New Delhi, Nov. 1
Hit by tight liquidity in the market and high borrowing costs, real estate company Unitech Ltd has reported an over 12 per cent year-on-year slump in its consolidated net profit for the second-quarter ended September 2008, to Rs 358.92 crore.
The company’s net sales were down nearly three per cent to Rs 983.09 crore. “The drop in net profit is on account of liquidity squeeze in the market, which has increased the cost of funds. The interest outflow has been higher and there has been a drop in margins,” Mr Sanjay Chandra, Managing Director, Unitech Ltd, said.
With sluggish demand in the luxury housing segment, the company has re-oriented its product portfolio towards mid-income housing segment (Rs 40-70 lakh). “Given the focus on the affordable housing segment, the company has been able to generate good volumes by putting in place innovative marketing strategies and that is reflecting in the overall revenue,” Mr Chandra said.
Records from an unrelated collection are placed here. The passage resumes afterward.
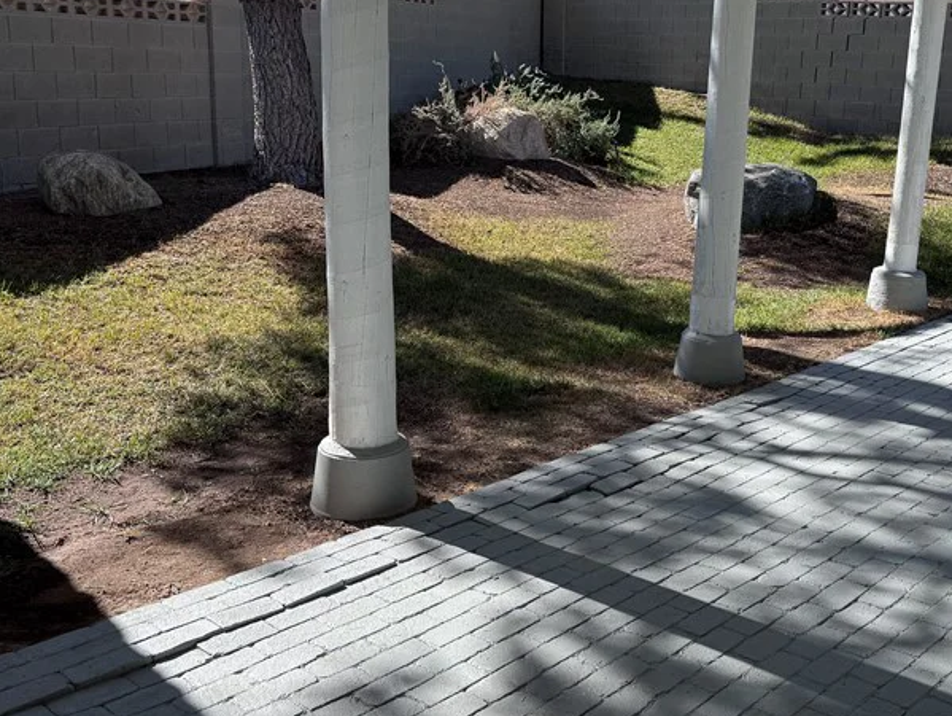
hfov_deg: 45.4
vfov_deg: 35.1
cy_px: 317
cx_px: 585
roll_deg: -2.4
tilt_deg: -13.7
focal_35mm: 41
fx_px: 1128
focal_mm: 6.76
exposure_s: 1/2604
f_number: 1.78
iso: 80
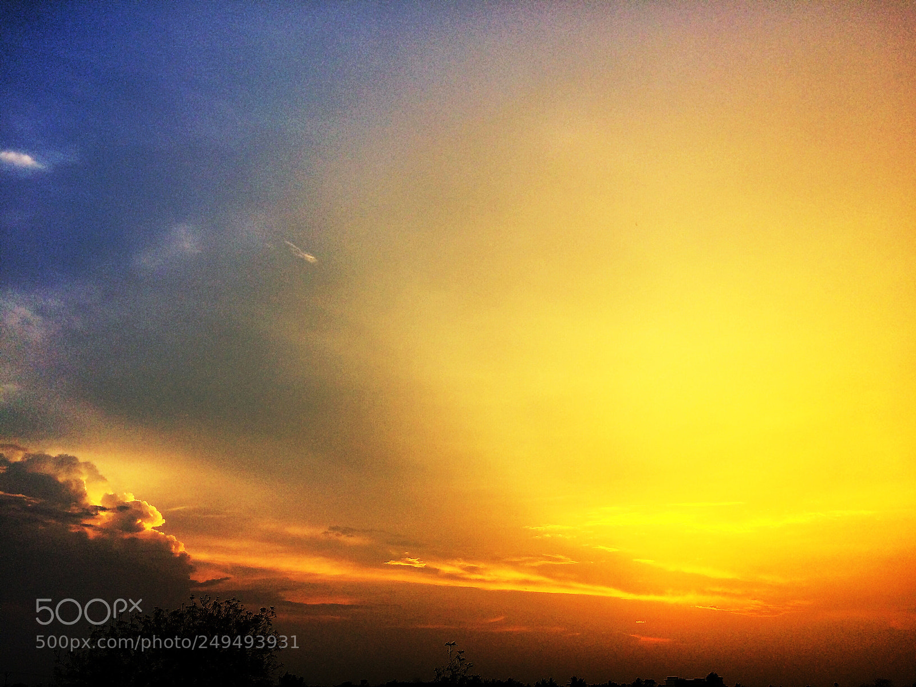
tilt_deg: +24.1
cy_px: 344
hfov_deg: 61.7
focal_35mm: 29
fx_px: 767
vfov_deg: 48.2
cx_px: 458
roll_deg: -1.3
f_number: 2.2
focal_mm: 4.15
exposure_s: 1/302
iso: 32
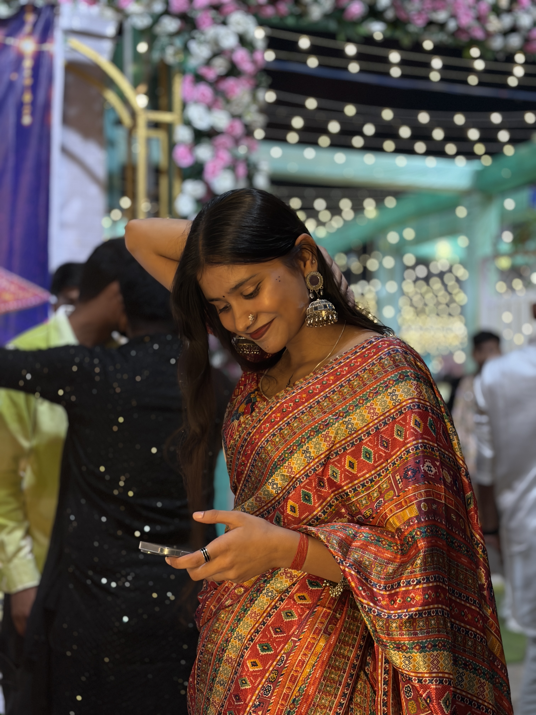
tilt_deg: +3.3
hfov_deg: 28.0
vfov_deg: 36.8
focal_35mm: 52
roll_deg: -0.2
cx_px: 268
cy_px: 358
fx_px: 1074
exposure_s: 1/48
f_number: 1.6
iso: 80
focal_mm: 5.96
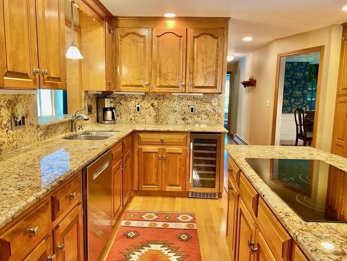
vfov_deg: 53.1
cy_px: 130
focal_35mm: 26
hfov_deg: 67.3
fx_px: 261
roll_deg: -1.3
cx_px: 174
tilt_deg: -7.4
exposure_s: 1/60
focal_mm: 4.25
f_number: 1.8
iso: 250
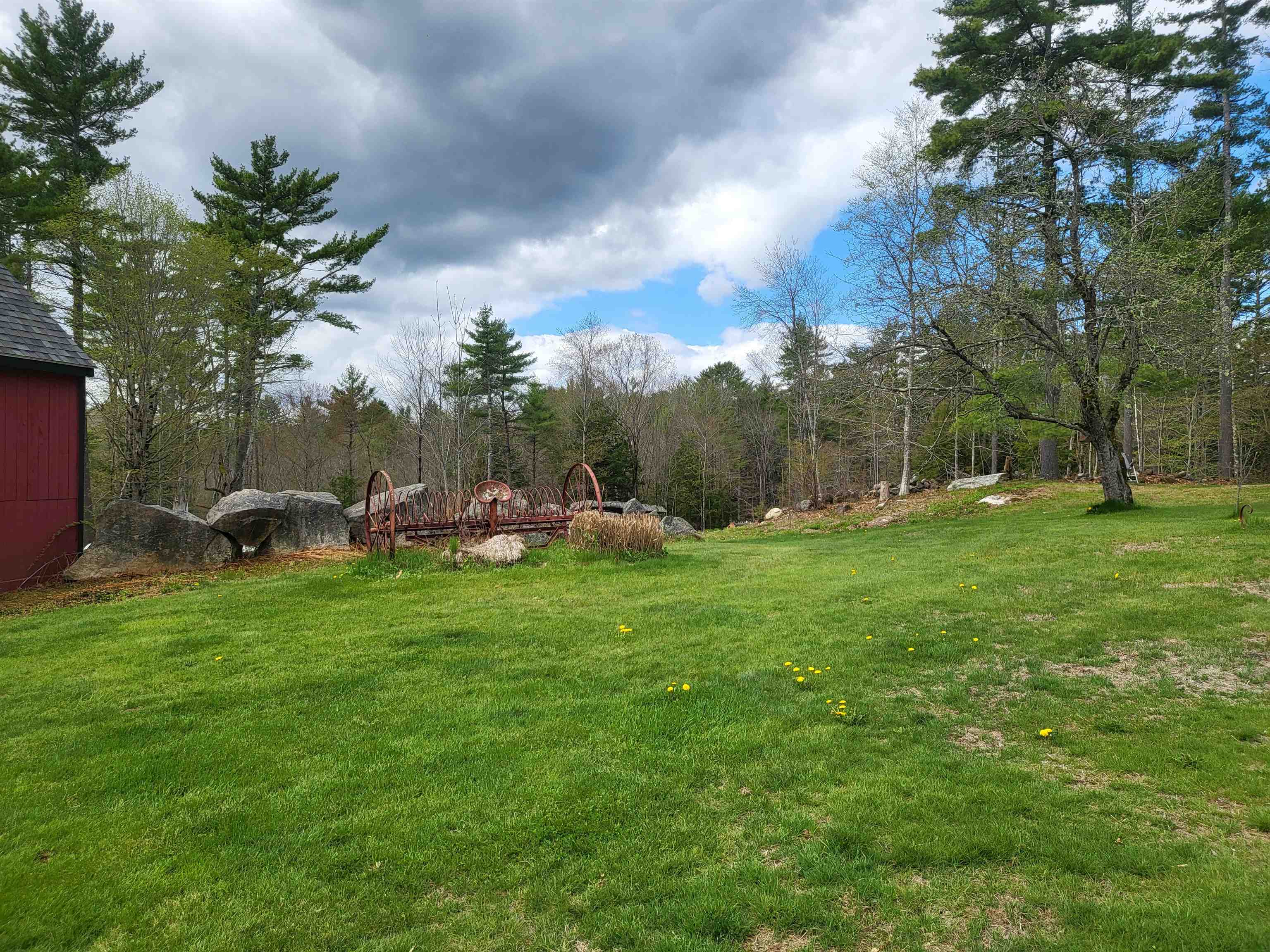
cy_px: 476
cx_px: 635
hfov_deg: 67.3
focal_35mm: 26
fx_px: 954
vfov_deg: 53.1
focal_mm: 4.25
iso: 50
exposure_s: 1/2021
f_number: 1.8
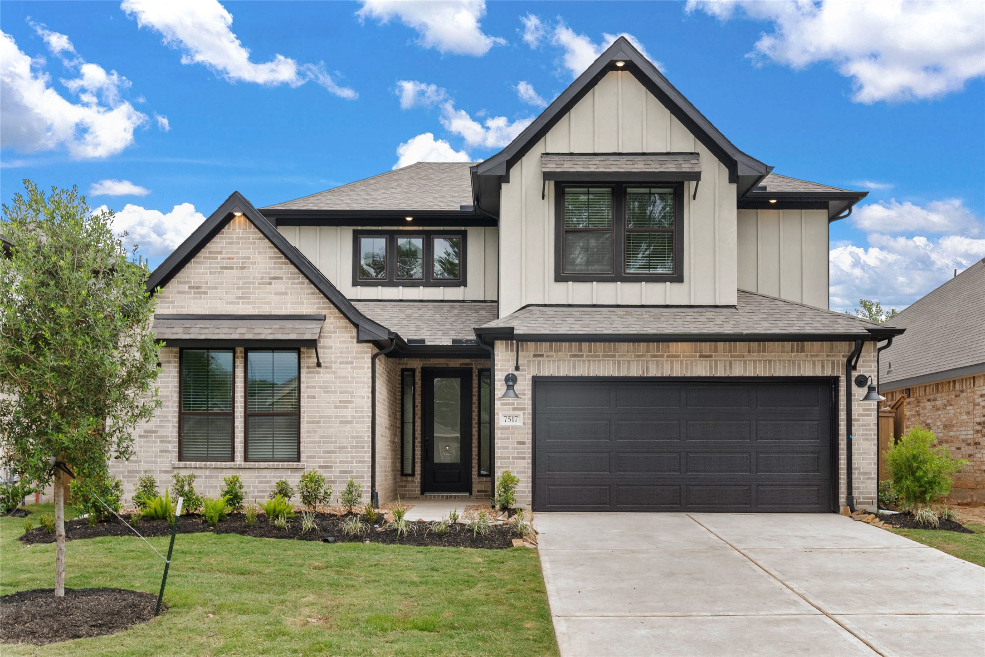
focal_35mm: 33
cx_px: 492
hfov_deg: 57.2
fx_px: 903
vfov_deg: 40.0
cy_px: 328
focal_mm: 22
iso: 320
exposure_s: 1/60
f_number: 9
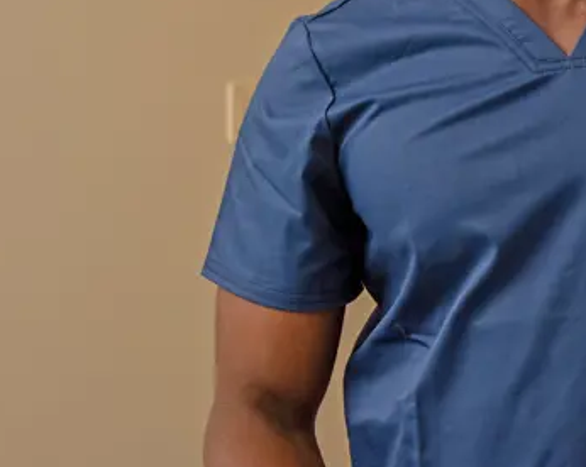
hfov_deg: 14.7
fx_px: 2200
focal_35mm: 127
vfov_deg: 12.0
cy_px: 15
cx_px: 685
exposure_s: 1/160
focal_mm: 52
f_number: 5.6
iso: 800
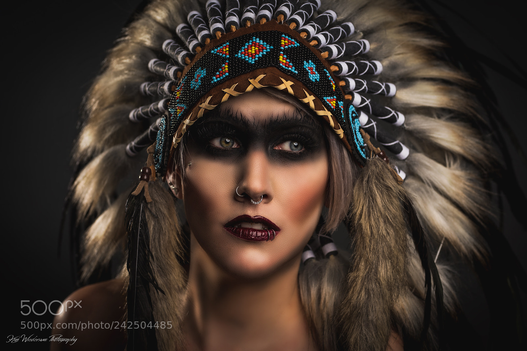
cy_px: 176
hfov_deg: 23.9
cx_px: 264
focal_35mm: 85
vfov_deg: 16.1
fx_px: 1245
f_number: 5
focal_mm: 85
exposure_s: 1/60
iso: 100
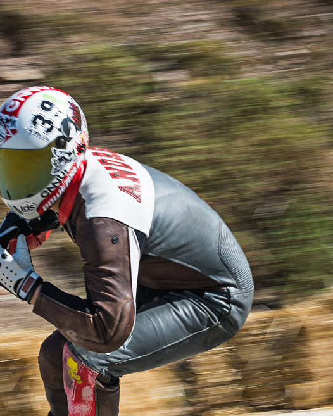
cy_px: 277
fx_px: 985
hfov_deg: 18.5
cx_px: -35
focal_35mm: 80
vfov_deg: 23.7
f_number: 8
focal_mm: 35
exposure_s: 1/125
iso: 64
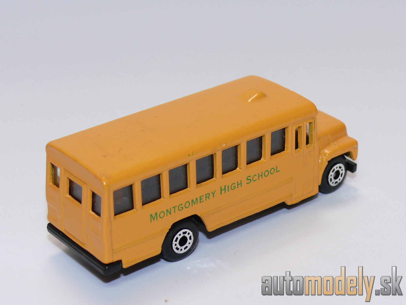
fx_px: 1149
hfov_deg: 20.0
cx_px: 203
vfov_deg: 15.1
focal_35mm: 98
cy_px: 152
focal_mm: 13.2
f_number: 4
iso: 100
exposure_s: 1/30
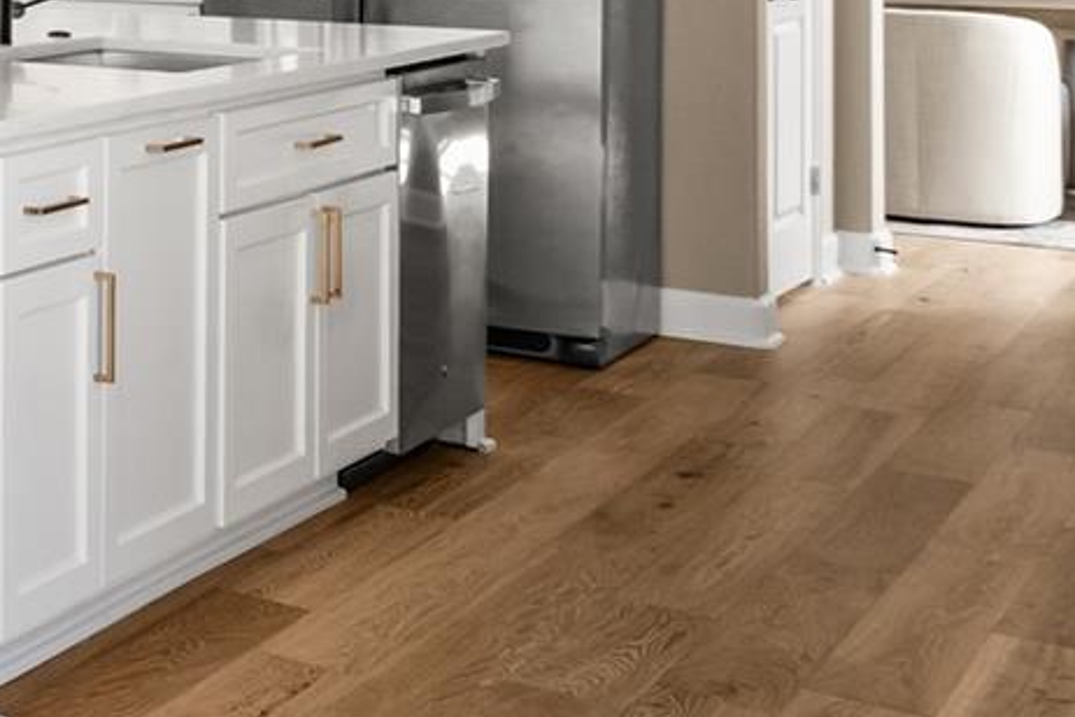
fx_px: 2120
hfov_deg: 18.5
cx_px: -1080
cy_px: -134
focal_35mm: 71
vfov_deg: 18.2
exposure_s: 1/3
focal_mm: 16
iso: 200
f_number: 9
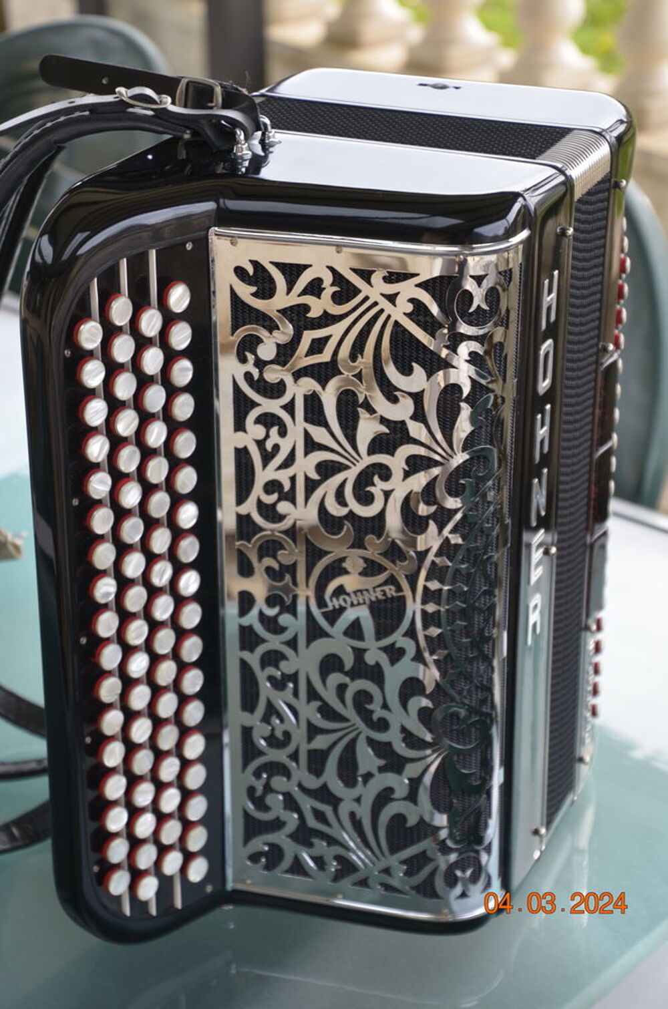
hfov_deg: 18.1
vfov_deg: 27.1
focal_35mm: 75
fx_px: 2098
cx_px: 334
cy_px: 504
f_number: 4.8
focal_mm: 50
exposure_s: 1/200
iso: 200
Unitech is amongst the frontline real estate companies which posted a disappointing set of numbers for the just-ended quarter.
DLF margin falls
India’s largest real estate company DLF Ltd posted a four per cent drop in its net profit for July-September quarter at Rs 1,935.35 crore, as change in product mix towards the mid-income housing compressed margins.
DLF saw EBITDA margin at 61 per cent during in the quarter ended September 2008, compared with 71 per cent in the year-ago period, owing to larger contribution from the low margin, mid-income housing projects.
Mr Rajiv Singh, Vice-Chairman, DLF Ltd, said, “In the Q2 FY08, the mid-income housing for us was almost negligible, but this time it has contributed significantly to the bottomline.”
The Delhi-headquartered developer - which sells a large portion of its commercial assets to DLF Assets Ltd (DAL), a company promoted by DLF Chairman Mr K P Singh - said that during the second quarter, sale to DAL contributed 47 per cent to net profit.
DAL owes DLF close to Rs 4,800 crore at the end of the September 2008. DLF expects DAL to repay close to Rs 5,000 crore through a mix of debt and equity by the end of the current fiscal. DLF’s net staff strength came down by 10 per cent at the end of the quarter to 3,500 employees, but the company attributed this to voluntary attrition. “Close to 350 people chose to leave us but that was natural attrition and did not involve lay-offs. Generally, people re-look at their options after increments,” Mr Rajiv Singh said, adding the company continued to hire in areas of specialised skillsets such as mall management.
The finance cost for the company also continued to rise, and the last deal concluded by DLF came with 16 per cent borrowing cost, compared to 12 per cent a year ago.
DLF’s debt currently stands at Rs 14,000 crore. “Of this, over Rs 4,000 crore is on account of new initiatives such as hotels, Rs 10,000 crore is on account of real estate, and a large portion of that would be liquidated through DAL,” Mr Singh said.
During the second quarter, as much as 64 million sq ft was under construction, after delivering 2 million sq ft of built-up space in commercial office and home segments. DLF said it plans to launch more residential projects in New Delhi, Gurgaon, Hyderabad, Bangalore, Indore and Panchkula.